Unfortunately, safety net hospitals were about 60% more likely than other hospitals to have been penalized in all three years of the program. In addition, hospitals with the lowest profit margins were 36% more likely to be penalized than those with higher margins.
Some states were disproportionately affected, with at least three-quarters of hospitals affected in Alabama, Connecticut, Florida, Massachusetts, New Jersey, New York, Rhode Island, South Carolina, Virginia, and the District of Columbia. States that fared the best were Idaho, Iowa, Kansas, Montana, Nebraska, North Dakota, and South Dakota.
Most of the 2,232 hospitals that avoided a penalty were spared because they were exempted from the program (Veterans Affairs hospitals, children’s hospitals, critical access hospitals, or those with too few Medicare patients), not because of exceptional performance.
Does the Program Work?
Despite criticism, there is no doubt that this program has forced hospitals to pay keen attention to transitions of care and avoidable readmissions. And it does appear to be an effective strategy for CMS to achieve its goals; there has been an overall decrease in 30-day readmission rates among Medicare recipients since the program began, in all types of hospitals.
Compared to 2012, there were 100,000 fewer readmissions among Medicare beneficiaries in the U.S. in 2013. As such, there is no evidence that the program will be discontinued, although it will hopefully be altered in some key aspects.3
What the Future Holds
The program has been criticized on many fronts. For one, it recalculates a three-year rolling average each year, which makes it incredibly difficult to “wash out” older (poor) performance and get off the penalty list.
In addition, critics have pointed out that the program fails to take into account the socioeconomic background of patients when assessing readmission penalties. Many argue that social determinants of readmissions that are beyond the immediate control of a hospital system can have a huge impact on readmission rates.
The National Quality Forum is examining the impact of these factors on readmissions, but this evaluation likely will take years.
In the meantime, the Hospital Readmissions Program Accuracy and Accountability Act of 2014 has been introduced as a bill that would require CMS to factor socioeconomic status into the equation when determining readmission penalties.
What All This Means for Hospitalists
All of us working within the confines of the current program can do a few things to improve our understanding and our hospitals’ performance:
- If your hospital is one that incurred a penalty, know that most “eligible” hospitals also incurred a penalty.

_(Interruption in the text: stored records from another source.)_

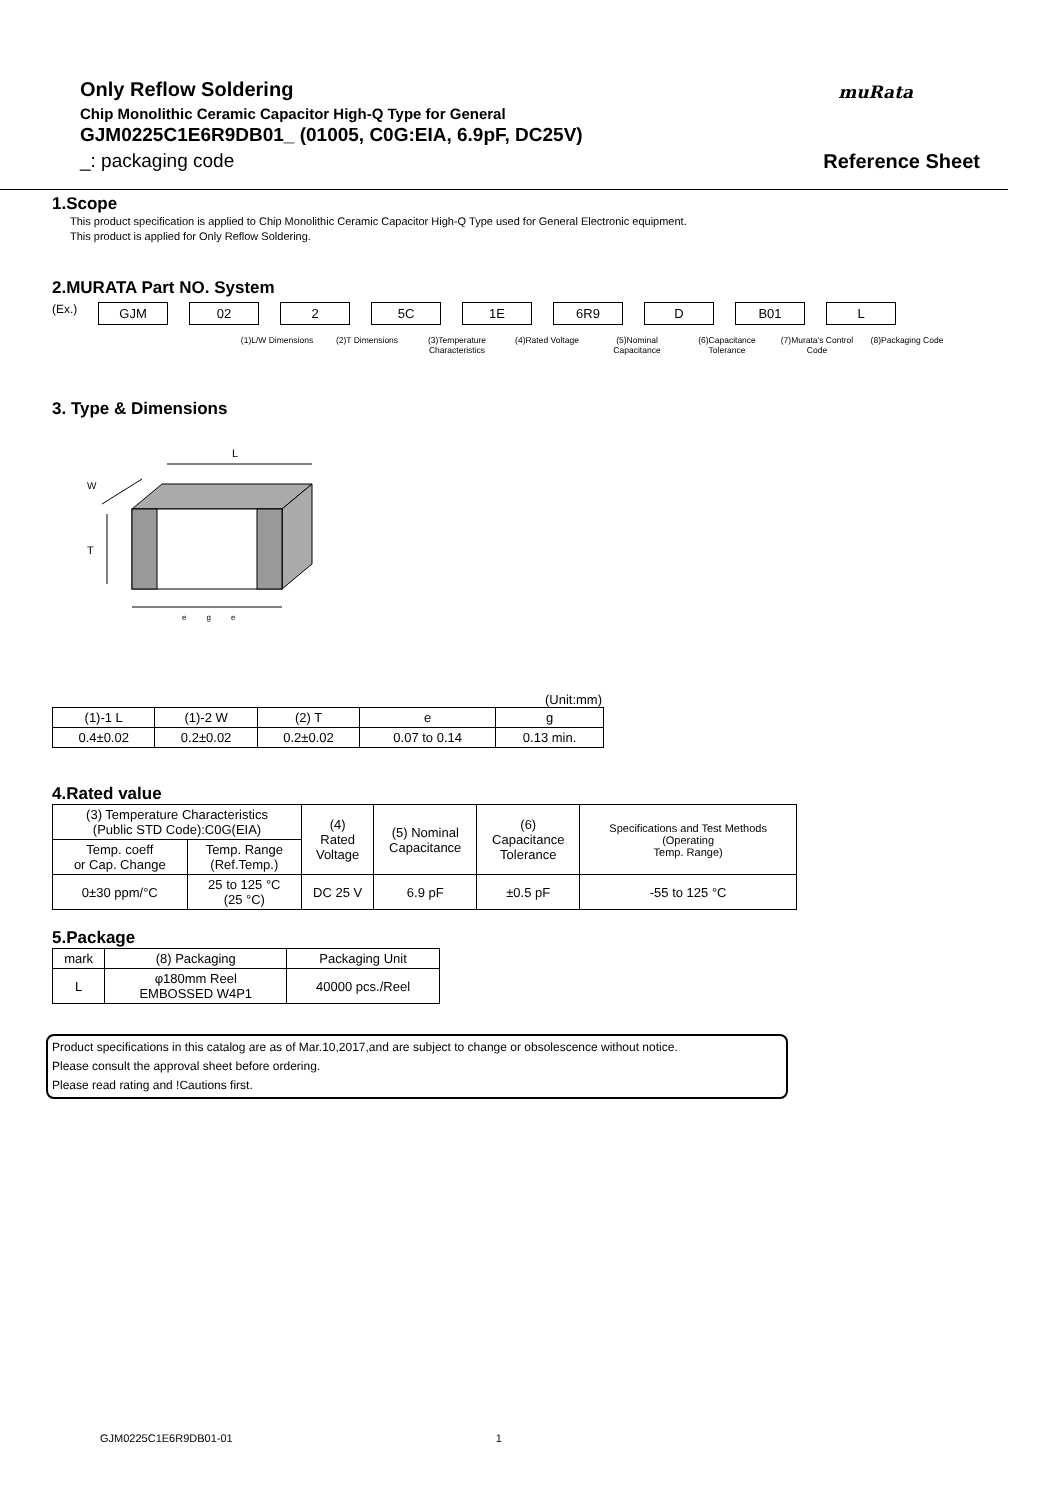muRata
Only Reflow Soldering
Chip Monolithic Ceramic Capacitor High-Q Type for General
GJM0225C1E6R9DB01_ (01005, C0G:EIA, 6.9pF, DC25V)
_: packaging code Reference Sheet
1.Scope
This product specification is applied to Chip Monolithic Ceramic Capacitor High-Q Type used for General Electronic equipment.
This product is applied for Only Reflow Soldering.
2.MURATA Part NO. System
(Ex.)
GJM 02 2 5C 1E 6R9 D B01 L
(1)L/W Dimensions (2)T Dimensions (3)Temperature Characteristics
(4)Rated Voltage (5)Nominal Capacitance
(6)Capacitance Tolerance
(7)Murata's Control Code
(8)Packaging Code
3. Type & Dimensions
L
T
W
e g e
(Unit:mm)
| (1)-1 L | (1)-2 W | (2) T | e | g |
| --- | --- | --- | --- | --- |
| 0.4±0.02 | 0.2±0.02 | 0.2±0.02 | 0.07 to 0.14 | 0.13 min. |
4.Rated value
| (3) Temperature Characteristics (Public STD Code):C0G(EIA) | | (4) Rated Voltage | (5) Nominal Capacitance | (6) Capacitance Tolerance | Specifications and Test Methods (Operating Temp. Range) |
| --- | --- | --- | --- | --- | --- |
| Temp. coeff or Cap. Change | Temp. Range (Ref.Temp.) | | | | |
| 0±30 ppm/°C | 25 to 125 °C (25 °C) | DC 25 V | 6.9 pF | ±0.5 pF | -55 to 125 °C |
5.Package
| mark | (8) Packaging | Packaging Unit |
| --- | --- | --- |
| L | φ180mm Reel EMBOSSED W4P1 | 40000 pcs./Reel |
Product specifications in this catalog are as of Mar.10,2017,and are subject to change or obsolescence without notice.
Please consult the approval sheet before ordering.
Please read rating and !Cautions first.
GJM0225C1E6R9DB01-01 1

- Look at how your hospital fared within your state and find out if you are above or below average in the amount.3
- Continue to focus on exemplary care transition protocols, policies, and programs within your hospital system, because the penalties are unlikely to go away and are very likely to expand over time.
- Support any advocacy efforts toward improving risk adjustment methodologies for readmissions; all hospitals are likely to benefit from more accurate risk adjustments.
References
- Centers for Medicare and Medicaid Services. Readmissions reduction program. Accessed October 3, 2015.
- Rau J. Half of nation’s hospitals fail again to escape Medicare’s readmissions penalties. August 3, 2015. Accessed October 3, 2015.
- Medpac. The hospital readmission penalty: how well is it working?. Accessed October 3, 2015.